Horizontal partitioning can be used to send only specific rows from one departmental database to another departmental database or to a corporate warehouse.

Horizontal partitioning is also useful if you want to re-publish a table at the subscriber so local edits can be made. This can be useful if the data is already located at regional sites that edit their own data. In this situation, the application must be developed carefully to avoid conflicts in data updates.

SQL Server replication supports this scenario by allowing any server in the topology to play the roles of subscriber and publisher simultaneously. By carefully limiting the data set and allocating the privilege to modify data to the region that "owns" each subset of rows, update conflicts can be avoided. Even if you consider another replication scheme in which multi-site updates to a single row are permissible, it is best to design your database up-front to avoid conflicts. Conflict resolution is inherently costly because it adds another step to the process of transmitting changes to each subscriber.

Regardless of the motivating factor behind the decision to use horizontal partitioning, there are trade-offs that must be considered. Horizontal partitions can degrade replication performance because the filter clause on the article is evaluated for each row in the log that is marked for replication to determine whether it should be included in the distribution database's transaction and commands tables. Horizontal partitions should likely be avoided where each site can support the full data load, the overall data set is reasonably small, and the number of insert, update, and delete transactions per day is relatively high.

Horizontal partitioning is convenient because it can be readily applied to existing deployed applications where a site-specific attribute is present in the table to be published or in one of its related tables. Additionally, only a single copy of the metadata associated with any table need exist on each database in a distributed system. This is a significant advantage over the same restrictions incurred in fragmenting (data allocation) your database design.

Vertical Partitioning

Unlike horizontal partitions, vertical partitions alter the construction of the column list for a publication. This feature does not pose a performance impact and can, in some cases, reduce the amount of time it takes to insert replicated commands at the subscriber.

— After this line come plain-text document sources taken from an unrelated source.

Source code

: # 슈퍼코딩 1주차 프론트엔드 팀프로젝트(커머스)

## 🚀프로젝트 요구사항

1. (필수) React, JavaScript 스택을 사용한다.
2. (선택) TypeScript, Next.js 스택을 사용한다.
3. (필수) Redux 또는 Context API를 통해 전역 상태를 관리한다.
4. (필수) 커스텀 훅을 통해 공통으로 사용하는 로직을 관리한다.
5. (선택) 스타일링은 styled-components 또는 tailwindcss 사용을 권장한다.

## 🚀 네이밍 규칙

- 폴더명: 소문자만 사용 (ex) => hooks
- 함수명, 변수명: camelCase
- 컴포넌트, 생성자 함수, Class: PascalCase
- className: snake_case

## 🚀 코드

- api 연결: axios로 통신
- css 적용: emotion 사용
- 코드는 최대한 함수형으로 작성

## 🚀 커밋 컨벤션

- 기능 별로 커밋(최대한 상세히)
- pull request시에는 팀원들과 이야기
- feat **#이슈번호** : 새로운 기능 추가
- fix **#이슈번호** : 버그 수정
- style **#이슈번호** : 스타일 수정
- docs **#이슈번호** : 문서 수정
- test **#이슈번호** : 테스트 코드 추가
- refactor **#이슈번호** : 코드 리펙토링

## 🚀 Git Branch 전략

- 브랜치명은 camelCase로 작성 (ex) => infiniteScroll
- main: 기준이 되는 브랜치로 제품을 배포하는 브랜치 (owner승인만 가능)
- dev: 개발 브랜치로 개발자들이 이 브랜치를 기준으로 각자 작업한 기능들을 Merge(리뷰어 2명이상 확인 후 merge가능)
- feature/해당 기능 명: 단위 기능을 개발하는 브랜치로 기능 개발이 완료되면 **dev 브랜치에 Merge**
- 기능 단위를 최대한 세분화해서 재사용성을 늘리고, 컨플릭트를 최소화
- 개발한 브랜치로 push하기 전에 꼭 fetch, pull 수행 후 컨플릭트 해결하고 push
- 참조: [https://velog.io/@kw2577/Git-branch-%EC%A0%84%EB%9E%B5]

Vertical partitioning can be used to limit the columns replicated as part of an article definition. It can decrease the volume of data traffic across the network or the size of storage at each site by eliminating large text or image columns that may be unnecessary at subscribers.

Though views can work better for this purpose, the combination of a security need and a desire to provide greater autonomy for each site can make vertical partitioning a valuable technique for an application. Vertical partitioning can be used to limit the view of data at a remote location by excluding privileged data that is desirable only at the central publisher.

Limiting Data Sets Through Data Allocation

An alternative to complex query evaluation for the application of a filter clause to each publication created on a table, is to rely on horizontal fragmentation of the data tables during the design phase. For example, if your data can be partitioned on regional boundaries, you can physically store the data in discrete tables specific to each region. Replicating the data in these tables does not require costly article filters and greatly simplifies the logical view of the data model. The drawback is the need to maintain metadata in multiple locations for each table. That is, essentially the same table (but a region-specific version) must be modified in the event a schema change is called for system-wide. For this reason, it is critical that the attributes of these tables be well thought out.

When you partially replicate a database, you must not include a single table in multiple publications targeted for a single site. This redundancy can cause synchronization and blocking problems when replicated data is applied to the target subscriber. The general rule for a subscriber is that you should make only one transactional subscription to any table in the database.